Amid the chaos, a figure emerged from the main building. It was hook-hand, the slave master, his distinctive prosthetic gleaming dully in the morning light. Unlike his subordinates who fled or died in disarray, he moved with military precision, shouting orders that cut through the panic with the same efficiency as his whip had controlled his human property.
"Form a line!" he bellowed, gesturing raiders into defensive positions with sweeping motions of his hook. "Concentrated fire on the big one! Energy weapons only!"
Four raiders responded to his command, taking positions behind concrete barriers with energy rifles braced against their shoulders. Their coordinated volley struck the Behemoth's chest and face, momentarily staggering the massive creature as superheated plasma burned through its outer layers.
The victory was short-lived. The Behemoth recovered with a roar that vibrated through Kevin's enhanced skeleton, the sound so deep it seemed to originate from beneath the earth rather than from a living throat. It lunged forward with unexpected speed, the massive hand descending toward hook-hand with unstoppable momentum.
Kevin watched through his tactical assessment filter as the slave master attempted evasion. It was a combat roll that would have succeeded against any human opponent. Against the Behemoth, it was futile. The massive fingers closed around his torso, lifting him struggling into the air like a child's toy.
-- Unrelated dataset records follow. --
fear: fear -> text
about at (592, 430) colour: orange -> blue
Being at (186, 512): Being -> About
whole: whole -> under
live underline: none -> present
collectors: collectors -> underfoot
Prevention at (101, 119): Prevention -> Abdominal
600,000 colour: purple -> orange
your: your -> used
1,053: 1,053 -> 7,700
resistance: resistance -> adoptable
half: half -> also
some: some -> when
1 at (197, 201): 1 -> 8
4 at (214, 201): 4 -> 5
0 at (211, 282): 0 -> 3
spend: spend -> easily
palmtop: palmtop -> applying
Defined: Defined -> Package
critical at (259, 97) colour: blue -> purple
Hook-hand fought to the last, his prosthetic striking uselessly against the gigantic fingers that imprisoned him. He managed to draw a knife with his remaining hand, burying it to the hilt in the Behemoth's thumb. It was an injury that might have crippled a normal opponent but registered as nothing more than an annoyance to the monster.
The Behemoth studied its captive for a moment, tiny eyes narrowing with what might have been curiosity. Then it tightened its grip with inexorable pressure. Hook-hand's scream cut through the chaos of battle, rising in pitch until it terminated in a wet, crackling sound. Blood erupted from his mouth as internal organs ruptured, his body bulging obscenely where massive fingers compressed his torso.
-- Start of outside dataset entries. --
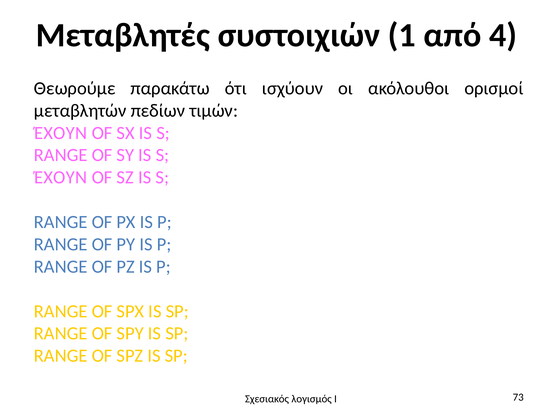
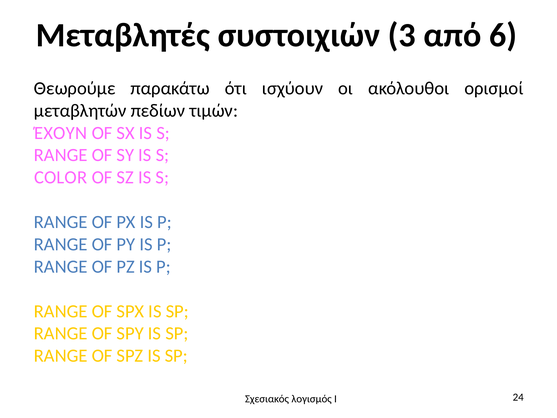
1: 1 -> 3
4: 4 -> 6
ΈΧΟΥΝ at (61, 177): ΈΧΟΥΝ -> COLOR
73: 73 -> 24
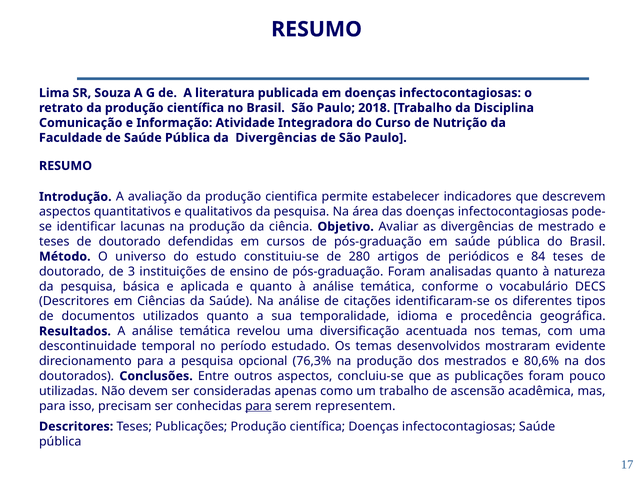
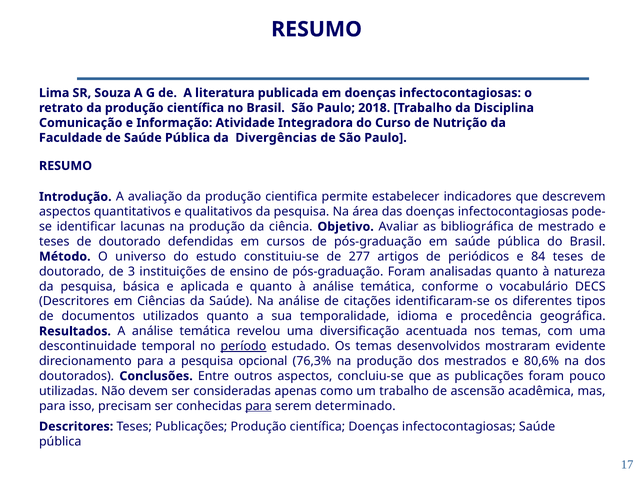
as divergências: divergências -> bibliográfica
280: 280 -> 277
período underline: none -> present
representem: representem -> determinado
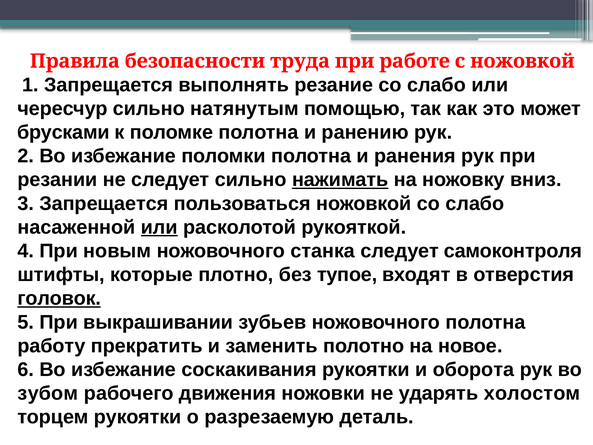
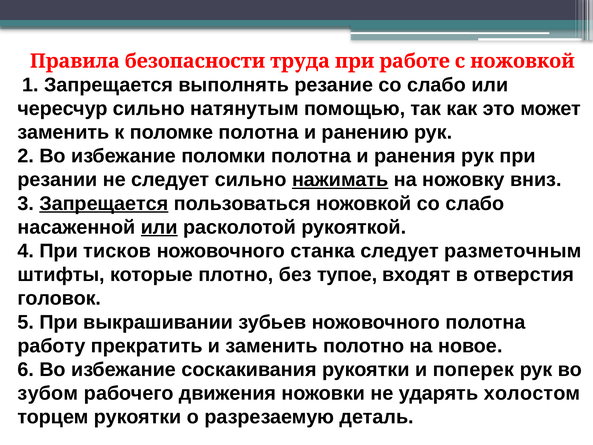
брусками at (63, 132): брусками -> заменить
Запрещается at (104, 203) underline: none -> present
новым: новым -> тисков
самоконтроля: самоконтроля -> разметочным
головок underline: present -> none
оборота: оборота -> поперек
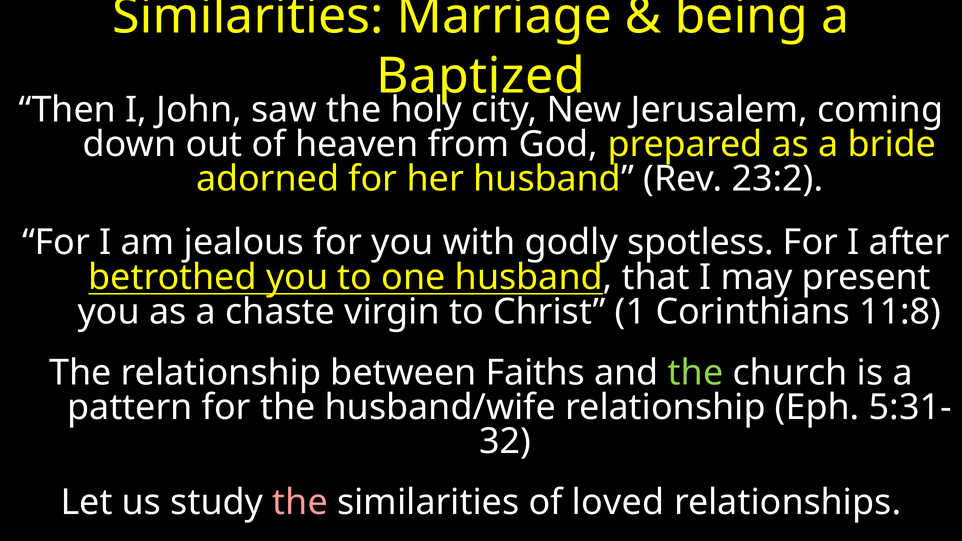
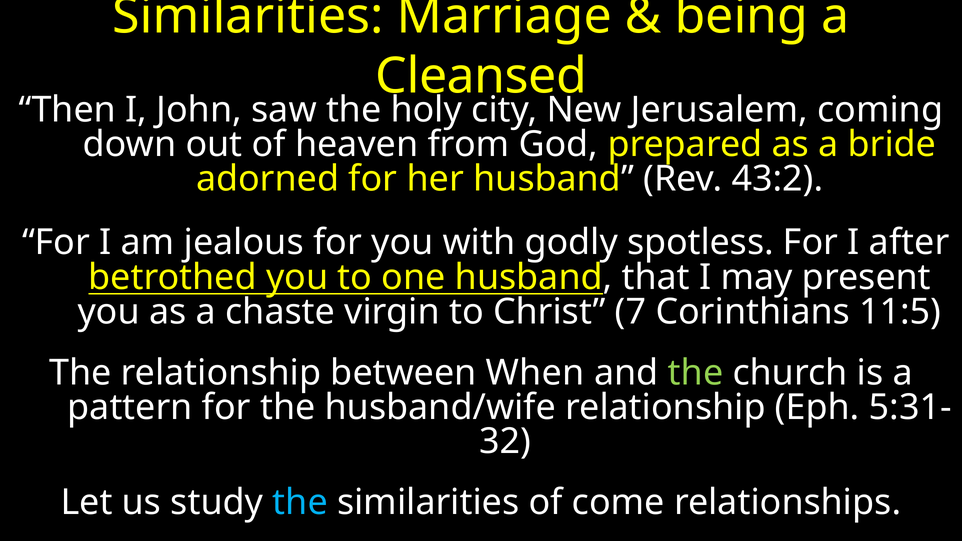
Baptized: Baptized -> Cleansed
23:2: 23:2 -> 43:2
1: 1 -> 7
11:8: 11:8 -> 11:5
Faiths: Faiths -> When
the at (300, 503) colour: pink -> light blue
loved: loved -> come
With casual disinterest, the Behemoth pulled its hand apart. Hook-hand separated at the waist, intestines spilling like wet ropes between the severed halves of his body. The monster discarded both pieces with a flick of its wrist, the hook clattering against concrete with finality as its owner's remains joined the growing carnage.
Around the facility, slaves fell to the regular Redz that had followed the Behemoth through the breached gate. Their deaths came with sickening efficiency. Throats torn out, limbs severed, bodies trampled beneath mindless aggression. A woman's piercing scream ended in a wet gurgle as Redz teeth found her jugular. A teenager who had almost reached the relative safety of an administrative building was dragged down by three of the creatures, his struggles ceasing as they tore into his abdomen with ravenous intensity.
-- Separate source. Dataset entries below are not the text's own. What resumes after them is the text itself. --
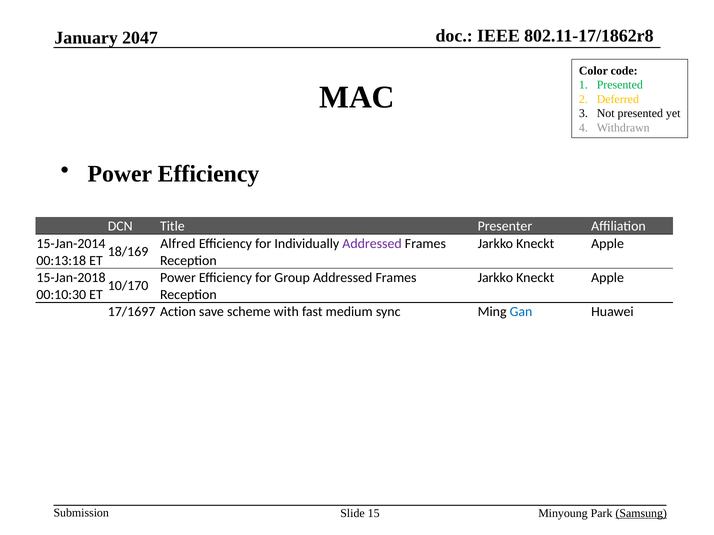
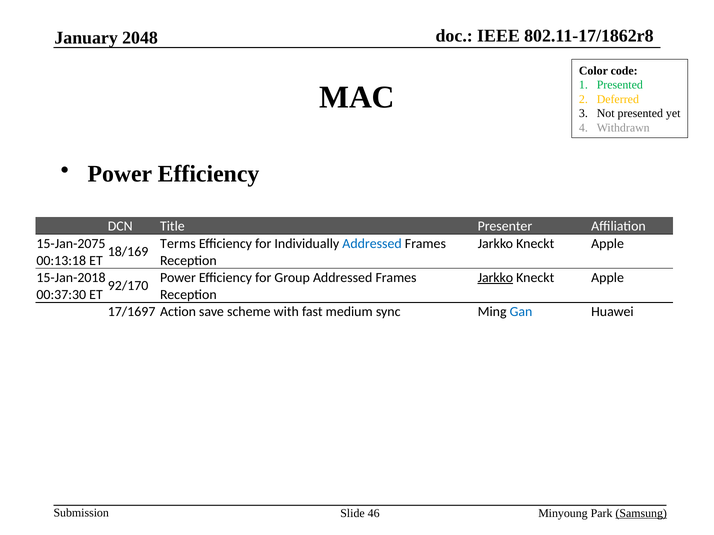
2047: 2047 -> 2048
15-Jan-2014: 15-Jan-2014 -> 15-Jan-2075
Alfred: Alfred -> Terms
Addressed at (372, 244) colour: purple -> blue
Jarkko at (495, 278) underline: none -> present
10/170: 10/170 -> 92/170
00:10:30: 00:10:30 -> 00:37:30
15: 15 -> 46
Something shifted in Kevin's tactical assessment. A cold calculation gave way to something older, more primal. He had witnessed countless atrocities across three continents, had compartmentalized horror into acceptable strategic outcomes. This was different. These slaves had survived raider brutality only to die as mindless fodder for mutations created by the same chemical agent that now coursed through his own veins.
"Unacceptable casualty ratio," he muttered, though the words felt hollow against the slaughter unfolding before him.
"Kevin, fall back," Cox's voice urged through the comm, tension straining her usual composure. "That thing's tearing through everyone. We need a new approach."